1. Switch to a selective or differential medium appropriate for your target bacteria. Many bacterial selective media contain antibiotics or bile salts that do not affect your bacteria but will slow or stop fungal growth.
2. Add an antifungal to your existing medium formulation. Cycloheximide (actidione) is commonly used in mycology media to suppress certain molds, and chloramphenicol is used in SDA formulations to suppress bacteria, so the reverse logic applies: antifungals can be added to bacterial media to suppress fungi. Check compatibility with your target organisms first.
3. Acidify your medium. Most human-pathogenic and food-relevant bacteria tolerate a pH around 6.5 to 7.0, but lowering pH toward 5.5 to 6.0 (as done in Sabouraud formulations to suppress bacteria) also works in reverse: bacteria-favoring media can be made slightly less hospitable to acid-sensitive molds, though this approach has limits and may affect your bacteria too.
4. Tighten your incubation conditions. Incubate at 35 to 37°C and read plates early (18 to 24 hours). This window lets fast-growing bacteria develop while giving slow-growing environmental molds less time to establish.
5. For environmental monitoring or food safety testing where fungal contamination is expected to be high, consider using two parallel plates: one standard nutrient agar for bacteria and one fungal-specific medium (like potato dextrose agar or SDA) to enumerate fungi separately. This separation is standard practice in air and surface monitoring programs.

Potato dextrose agar (PDA) is worth mentioning here as a point of comparison: it can be acidified or supplemented with chloramphenicol specifically to suppress bacteria while cultivating fungi. That is the fungal equivalent of what you are trying to achieve in reverse. The principle is the same: use pH, selective antibiotics, or both to create a medium that favors one group over the other. Nutrient agar does neither, which is why it remains vulnerable to fungal overgrowth when conditions allow.

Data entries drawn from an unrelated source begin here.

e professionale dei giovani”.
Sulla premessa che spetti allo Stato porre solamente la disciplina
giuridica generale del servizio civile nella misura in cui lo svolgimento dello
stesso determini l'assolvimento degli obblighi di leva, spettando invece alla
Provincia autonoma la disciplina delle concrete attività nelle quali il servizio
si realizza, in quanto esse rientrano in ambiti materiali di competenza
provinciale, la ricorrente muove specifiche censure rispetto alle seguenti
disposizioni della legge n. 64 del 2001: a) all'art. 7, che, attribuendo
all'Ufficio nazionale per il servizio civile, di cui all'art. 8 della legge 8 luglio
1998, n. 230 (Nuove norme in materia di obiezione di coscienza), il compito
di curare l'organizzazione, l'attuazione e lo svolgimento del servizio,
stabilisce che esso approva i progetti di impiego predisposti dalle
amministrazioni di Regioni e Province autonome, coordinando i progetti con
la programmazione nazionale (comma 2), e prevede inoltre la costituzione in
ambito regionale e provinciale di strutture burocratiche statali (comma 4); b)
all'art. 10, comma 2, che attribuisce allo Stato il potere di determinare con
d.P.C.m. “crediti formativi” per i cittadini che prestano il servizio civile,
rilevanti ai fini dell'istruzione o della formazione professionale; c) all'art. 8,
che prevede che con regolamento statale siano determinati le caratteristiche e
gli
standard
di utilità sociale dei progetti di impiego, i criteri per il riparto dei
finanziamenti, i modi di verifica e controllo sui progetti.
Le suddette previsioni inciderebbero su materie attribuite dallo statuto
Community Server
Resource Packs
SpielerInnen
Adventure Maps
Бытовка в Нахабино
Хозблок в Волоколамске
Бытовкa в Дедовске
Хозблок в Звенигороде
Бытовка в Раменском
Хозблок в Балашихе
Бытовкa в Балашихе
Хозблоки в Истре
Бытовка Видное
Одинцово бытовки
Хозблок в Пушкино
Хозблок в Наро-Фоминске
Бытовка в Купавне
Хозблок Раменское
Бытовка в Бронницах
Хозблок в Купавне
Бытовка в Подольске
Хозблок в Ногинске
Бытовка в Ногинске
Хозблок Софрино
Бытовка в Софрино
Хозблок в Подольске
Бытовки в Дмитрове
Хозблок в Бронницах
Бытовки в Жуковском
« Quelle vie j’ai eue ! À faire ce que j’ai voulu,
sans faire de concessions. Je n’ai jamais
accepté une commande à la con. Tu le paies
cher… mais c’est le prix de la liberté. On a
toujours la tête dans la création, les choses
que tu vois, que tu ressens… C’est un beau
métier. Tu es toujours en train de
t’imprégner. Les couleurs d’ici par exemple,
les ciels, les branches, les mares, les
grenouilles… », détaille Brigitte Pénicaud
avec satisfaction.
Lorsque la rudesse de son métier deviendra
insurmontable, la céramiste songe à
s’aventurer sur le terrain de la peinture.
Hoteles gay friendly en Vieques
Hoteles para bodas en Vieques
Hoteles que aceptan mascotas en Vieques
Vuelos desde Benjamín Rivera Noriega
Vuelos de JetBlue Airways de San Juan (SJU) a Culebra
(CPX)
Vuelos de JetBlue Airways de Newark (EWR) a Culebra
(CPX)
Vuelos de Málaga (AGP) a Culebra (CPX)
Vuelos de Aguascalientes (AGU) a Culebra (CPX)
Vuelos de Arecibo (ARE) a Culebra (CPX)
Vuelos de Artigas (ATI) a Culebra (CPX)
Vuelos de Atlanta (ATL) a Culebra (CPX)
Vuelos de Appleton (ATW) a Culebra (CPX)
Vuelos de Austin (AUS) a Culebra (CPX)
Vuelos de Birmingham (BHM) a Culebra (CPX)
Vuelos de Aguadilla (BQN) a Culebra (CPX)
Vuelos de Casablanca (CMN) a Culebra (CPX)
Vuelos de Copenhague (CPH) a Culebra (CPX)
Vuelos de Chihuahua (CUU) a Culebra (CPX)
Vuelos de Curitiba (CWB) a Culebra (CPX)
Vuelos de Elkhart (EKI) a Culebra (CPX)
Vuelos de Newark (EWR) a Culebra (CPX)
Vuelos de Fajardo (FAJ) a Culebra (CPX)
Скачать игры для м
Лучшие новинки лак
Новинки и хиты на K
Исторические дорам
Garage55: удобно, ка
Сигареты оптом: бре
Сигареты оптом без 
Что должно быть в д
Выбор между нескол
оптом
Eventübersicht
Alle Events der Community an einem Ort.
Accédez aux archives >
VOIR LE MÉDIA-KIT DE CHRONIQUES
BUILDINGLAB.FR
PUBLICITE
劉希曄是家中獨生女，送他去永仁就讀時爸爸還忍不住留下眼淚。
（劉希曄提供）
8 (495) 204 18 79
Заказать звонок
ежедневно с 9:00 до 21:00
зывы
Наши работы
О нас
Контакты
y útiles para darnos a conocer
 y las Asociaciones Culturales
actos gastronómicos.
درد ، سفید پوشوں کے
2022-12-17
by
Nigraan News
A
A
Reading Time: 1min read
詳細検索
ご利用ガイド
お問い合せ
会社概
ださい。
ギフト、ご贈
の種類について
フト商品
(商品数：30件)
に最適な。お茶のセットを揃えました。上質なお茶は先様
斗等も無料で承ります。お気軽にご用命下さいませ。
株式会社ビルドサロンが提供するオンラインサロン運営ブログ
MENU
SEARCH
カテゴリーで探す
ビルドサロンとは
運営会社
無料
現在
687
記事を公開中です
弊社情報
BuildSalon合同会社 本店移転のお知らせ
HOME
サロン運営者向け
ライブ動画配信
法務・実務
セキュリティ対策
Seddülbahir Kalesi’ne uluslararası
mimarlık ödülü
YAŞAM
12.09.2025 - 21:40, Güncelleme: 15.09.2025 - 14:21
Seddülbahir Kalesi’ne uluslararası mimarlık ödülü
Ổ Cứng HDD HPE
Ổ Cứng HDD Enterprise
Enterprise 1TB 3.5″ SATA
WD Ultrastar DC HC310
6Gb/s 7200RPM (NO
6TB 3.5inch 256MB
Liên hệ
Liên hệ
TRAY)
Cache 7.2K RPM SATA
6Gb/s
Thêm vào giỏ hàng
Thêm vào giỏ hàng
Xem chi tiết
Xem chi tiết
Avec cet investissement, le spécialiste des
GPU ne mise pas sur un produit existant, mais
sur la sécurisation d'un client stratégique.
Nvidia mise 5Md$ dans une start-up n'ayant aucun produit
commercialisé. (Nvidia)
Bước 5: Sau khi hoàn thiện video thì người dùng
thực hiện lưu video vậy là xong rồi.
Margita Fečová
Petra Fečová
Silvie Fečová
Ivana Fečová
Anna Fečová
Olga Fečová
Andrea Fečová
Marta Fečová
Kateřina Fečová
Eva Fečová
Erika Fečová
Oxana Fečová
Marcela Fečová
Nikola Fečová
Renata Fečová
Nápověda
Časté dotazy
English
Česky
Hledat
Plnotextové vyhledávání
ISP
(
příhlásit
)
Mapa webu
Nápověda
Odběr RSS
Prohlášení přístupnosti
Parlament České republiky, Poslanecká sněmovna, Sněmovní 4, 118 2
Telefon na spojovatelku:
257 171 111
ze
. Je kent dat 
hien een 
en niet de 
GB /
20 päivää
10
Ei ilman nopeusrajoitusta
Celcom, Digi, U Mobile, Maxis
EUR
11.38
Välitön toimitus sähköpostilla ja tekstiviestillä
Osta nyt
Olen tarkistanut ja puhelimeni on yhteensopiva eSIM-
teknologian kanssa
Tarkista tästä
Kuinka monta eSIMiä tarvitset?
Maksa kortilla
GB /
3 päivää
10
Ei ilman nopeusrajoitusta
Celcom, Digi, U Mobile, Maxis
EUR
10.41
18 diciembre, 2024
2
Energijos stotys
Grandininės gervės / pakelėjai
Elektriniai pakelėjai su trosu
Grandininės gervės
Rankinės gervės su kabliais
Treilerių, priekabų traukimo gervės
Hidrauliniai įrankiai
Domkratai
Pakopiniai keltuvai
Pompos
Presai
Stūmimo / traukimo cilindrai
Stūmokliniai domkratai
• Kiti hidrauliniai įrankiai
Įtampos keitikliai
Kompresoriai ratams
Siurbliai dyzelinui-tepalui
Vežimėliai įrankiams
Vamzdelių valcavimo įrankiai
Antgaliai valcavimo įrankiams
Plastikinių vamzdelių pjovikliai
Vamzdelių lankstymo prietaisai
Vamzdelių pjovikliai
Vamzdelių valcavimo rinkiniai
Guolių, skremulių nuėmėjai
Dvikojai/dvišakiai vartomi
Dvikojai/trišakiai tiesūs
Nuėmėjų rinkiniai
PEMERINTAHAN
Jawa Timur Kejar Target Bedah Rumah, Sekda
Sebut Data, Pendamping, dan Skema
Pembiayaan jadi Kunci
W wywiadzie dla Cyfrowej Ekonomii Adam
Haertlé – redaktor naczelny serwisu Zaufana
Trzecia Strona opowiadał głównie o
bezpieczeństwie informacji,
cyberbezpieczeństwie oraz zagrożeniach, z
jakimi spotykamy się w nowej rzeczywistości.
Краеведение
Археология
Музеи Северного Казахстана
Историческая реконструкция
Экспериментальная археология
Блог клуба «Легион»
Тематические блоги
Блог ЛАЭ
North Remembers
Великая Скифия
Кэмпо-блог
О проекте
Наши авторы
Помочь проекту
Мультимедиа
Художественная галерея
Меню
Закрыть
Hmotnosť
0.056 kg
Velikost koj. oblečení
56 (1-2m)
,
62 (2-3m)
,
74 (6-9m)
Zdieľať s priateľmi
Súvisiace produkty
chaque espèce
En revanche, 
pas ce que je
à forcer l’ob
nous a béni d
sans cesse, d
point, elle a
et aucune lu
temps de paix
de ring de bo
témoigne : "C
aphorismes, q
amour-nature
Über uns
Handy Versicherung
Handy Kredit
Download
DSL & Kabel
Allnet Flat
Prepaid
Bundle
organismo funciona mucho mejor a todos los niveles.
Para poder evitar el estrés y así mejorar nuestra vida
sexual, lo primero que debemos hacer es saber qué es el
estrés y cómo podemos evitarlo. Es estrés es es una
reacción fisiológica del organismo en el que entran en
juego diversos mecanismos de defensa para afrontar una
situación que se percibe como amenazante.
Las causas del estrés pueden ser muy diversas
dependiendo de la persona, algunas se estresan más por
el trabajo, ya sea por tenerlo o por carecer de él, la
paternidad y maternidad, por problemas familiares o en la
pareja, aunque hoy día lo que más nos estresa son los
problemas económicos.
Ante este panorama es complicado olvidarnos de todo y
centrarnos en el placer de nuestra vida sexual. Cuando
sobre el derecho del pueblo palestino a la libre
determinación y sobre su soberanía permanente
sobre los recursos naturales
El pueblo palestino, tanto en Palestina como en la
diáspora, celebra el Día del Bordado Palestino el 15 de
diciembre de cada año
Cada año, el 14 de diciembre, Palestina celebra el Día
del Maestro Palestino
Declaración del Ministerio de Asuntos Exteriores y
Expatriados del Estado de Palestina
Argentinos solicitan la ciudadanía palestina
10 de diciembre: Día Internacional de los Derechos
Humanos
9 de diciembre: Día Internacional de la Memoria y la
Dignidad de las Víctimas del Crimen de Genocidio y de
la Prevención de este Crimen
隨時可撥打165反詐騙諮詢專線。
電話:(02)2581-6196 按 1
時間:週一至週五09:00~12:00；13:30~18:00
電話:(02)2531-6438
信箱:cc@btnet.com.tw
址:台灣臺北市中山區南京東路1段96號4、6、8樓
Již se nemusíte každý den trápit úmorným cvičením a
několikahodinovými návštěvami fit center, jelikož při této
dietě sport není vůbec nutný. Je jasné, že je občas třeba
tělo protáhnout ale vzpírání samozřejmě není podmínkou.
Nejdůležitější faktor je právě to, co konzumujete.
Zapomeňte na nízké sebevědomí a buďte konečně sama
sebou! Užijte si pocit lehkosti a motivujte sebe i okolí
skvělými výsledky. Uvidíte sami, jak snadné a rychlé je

The bottom line is that fungal contamination on nutrient agar is common, recognizable, and manageable. You can usually identify it within 48 to 72 hours by colony morphology, confirm it quickly with a basic wet mount, and prevent it with better aseptic technique or a more selective medium. If you are seeing it repeatedly, that is your cue to investigate your environment for moisture and spore sources, not just your bench technique. Resident flora typically grow where they can access moisture and nutrients, such as on the skin surface or in the body’s mucosal environments where does resident flora grow.